Want man man, wat hadden al die beroemde en inmiddels halfvergeten kunstenaars en intellectuelen het naast hun creatieve arbeid toen toch druk met hun ingewikkelde, veelal meervoudige liefdes- en/of seksleven, zo blijkt uit het nieuwste boek van de Duitse kunsthistoricus, uitgever en voormalig journalist Illies.

Voor Liefde in tijden van haat heeft hij boekenkasten aan (auto)biografisch materiaal doorgevlooid op de liefdesperikelen van de Bekende Mensen van toen. Die intieme anekdotes heeft hij uitgezet op een tijdlijn; een caleidoscopische formule die hij eerder al met veel succes toepaste in zijn boek 1913, over de culturele (liefdes)verhoudingen in met name Wenen tijdens ‘de laatste zomer van de eeuw’, vlak voordat de wereld in de loopgraafdiepe afgronden van de Grote Oorlog zou storten.

Boekenkrant

En nu laat Illies ons dan in beschaafde woorden meegluren in de slaapkamers van de voornamelijk Duitse culturele voorhoede ­tijdens het minstens zo onheilszwangere ­decennium voor de Tweede Wereldoorlog.

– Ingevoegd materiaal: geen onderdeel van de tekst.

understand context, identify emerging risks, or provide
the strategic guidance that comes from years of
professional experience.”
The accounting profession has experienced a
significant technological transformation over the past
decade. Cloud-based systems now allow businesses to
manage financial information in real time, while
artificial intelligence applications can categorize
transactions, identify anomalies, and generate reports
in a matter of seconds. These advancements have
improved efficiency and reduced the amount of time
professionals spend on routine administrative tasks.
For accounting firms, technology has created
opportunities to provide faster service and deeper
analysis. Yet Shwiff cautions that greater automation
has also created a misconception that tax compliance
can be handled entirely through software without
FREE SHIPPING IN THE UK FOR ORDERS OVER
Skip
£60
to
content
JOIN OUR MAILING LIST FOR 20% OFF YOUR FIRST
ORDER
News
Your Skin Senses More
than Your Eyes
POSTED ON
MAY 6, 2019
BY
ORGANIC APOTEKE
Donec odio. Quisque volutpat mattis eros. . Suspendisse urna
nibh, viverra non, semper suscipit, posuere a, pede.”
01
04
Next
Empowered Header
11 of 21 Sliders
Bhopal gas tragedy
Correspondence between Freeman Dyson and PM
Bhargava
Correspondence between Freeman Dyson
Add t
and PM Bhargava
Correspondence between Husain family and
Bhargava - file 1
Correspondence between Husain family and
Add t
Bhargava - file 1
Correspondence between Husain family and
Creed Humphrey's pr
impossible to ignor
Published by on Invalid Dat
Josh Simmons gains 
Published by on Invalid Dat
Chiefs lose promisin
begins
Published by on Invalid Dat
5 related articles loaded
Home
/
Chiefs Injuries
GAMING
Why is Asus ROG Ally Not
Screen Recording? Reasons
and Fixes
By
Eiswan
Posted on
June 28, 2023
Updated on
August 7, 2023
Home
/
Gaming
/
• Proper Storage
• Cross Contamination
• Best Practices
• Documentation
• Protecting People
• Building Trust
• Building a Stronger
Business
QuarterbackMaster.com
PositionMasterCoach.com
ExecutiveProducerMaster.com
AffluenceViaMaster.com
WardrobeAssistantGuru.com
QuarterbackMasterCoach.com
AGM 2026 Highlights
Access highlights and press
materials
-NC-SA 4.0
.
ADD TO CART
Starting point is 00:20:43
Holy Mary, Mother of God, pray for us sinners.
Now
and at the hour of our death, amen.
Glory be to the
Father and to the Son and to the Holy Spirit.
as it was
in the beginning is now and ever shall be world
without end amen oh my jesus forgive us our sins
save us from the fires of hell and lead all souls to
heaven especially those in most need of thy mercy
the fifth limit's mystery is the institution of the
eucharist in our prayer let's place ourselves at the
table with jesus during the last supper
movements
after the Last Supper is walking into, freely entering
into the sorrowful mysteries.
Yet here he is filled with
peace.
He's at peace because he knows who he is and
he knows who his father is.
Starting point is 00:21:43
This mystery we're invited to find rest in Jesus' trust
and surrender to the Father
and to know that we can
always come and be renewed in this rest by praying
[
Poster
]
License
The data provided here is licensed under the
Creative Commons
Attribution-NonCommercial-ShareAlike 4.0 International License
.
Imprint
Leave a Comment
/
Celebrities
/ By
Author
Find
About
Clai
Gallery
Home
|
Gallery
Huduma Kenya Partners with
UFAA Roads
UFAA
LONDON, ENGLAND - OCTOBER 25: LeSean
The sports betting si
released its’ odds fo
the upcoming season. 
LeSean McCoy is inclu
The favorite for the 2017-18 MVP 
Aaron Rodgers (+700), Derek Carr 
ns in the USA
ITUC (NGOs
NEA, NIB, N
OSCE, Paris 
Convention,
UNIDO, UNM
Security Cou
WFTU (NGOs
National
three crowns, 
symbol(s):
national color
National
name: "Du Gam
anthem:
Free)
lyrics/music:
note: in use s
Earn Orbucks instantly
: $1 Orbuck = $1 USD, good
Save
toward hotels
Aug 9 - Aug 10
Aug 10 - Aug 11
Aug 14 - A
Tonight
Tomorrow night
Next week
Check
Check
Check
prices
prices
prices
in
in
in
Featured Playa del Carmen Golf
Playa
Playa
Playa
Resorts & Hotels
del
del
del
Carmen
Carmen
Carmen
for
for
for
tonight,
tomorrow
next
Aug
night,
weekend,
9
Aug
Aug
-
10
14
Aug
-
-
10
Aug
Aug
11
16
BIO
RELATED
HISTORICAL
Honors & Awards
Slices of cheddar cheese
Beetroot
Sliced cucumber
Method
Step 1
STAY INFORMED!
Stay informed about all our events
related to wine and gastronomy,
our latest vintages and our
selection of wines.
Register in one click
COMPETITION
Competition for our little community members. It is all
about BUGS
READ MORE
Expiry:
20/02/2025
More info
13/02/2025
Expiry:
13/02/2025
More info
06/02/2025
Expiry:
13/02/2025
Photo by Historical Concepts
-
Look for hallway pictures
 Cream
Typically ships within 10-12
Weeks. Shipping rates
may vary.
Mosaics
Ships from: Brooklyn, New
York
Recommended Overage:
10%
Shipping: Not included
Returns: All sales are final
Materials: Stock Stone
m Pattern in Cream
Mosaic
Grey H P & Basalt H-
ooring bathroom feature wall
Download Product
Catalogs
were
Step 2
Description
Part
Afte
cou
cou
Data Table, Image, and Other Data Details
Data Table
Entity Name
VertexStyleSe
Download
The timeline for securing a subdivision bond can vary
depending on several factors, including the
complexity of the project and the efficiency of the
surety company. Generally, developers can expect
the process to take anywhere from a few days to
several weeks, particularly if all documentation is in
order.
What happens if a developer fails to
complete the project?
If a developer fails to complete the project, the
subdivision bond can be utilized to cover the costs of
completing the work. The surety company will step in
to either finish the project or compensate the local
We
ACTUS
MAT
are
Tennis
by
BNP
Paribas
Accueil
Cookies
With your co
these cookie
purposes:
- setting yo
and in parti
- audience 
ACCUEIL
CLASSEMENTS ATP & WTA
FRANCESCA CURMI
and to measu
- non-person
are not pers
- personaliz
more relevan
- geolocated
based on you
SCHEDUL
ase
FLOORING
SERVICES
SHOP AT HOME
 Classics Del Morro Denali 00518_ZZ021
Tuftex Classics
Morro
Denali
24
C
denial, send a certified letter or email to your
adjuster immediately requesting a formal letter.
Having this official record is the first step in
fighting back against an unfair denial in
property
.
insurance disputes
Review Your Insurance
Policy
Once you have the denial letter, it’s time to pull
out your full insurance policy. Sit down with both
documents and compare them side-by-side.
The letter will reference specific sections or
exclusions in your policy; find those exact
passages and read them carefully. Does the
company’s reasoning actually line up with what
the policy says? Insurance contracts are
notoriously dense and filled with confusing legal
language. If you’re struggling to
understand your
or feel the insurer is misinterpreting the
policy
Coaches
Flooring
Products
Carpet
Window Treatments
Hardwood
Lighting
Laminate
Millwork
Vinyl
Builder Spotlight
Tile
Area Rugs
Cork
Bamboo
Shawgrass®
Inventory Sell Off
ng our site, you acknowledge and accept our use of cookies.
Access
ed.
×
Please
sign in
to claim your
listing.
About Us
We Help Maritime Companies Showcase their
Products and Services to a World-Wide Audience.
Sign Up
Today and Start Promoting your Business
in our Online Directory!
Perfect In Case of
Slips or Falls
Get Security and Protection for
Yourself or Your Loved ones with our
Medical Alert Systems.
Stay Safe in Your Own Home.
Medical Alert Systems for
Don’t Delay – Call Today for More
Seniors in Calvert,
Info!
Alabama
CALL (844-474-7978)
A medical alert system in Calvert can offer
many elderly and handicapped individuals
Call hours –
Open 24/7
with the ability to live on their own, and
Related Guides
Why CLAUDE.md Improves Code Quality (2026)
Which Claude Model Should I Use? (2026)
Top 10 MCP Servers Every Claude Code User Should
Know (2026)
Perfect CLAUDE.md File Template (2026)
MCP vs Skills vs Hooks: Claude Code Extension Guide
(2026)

Zoeken naar geluk in de liefde
Aanvankelijk had de Berlijnse bohème binnen de eigen bubbel de handen nog gewoon vol aan het vinden van het geluk in de liefde, dat overigens zelden gezocht werd in het geminachte, (klein)burgerlijke huisje-boompje-beestje.

Maar verder: verzin maar een ongezapige relatievorm, of ze werd een eeuw geleden al hartstochtelijk uitgeprobeerd, zo blijkt uit Illies’ compilatie.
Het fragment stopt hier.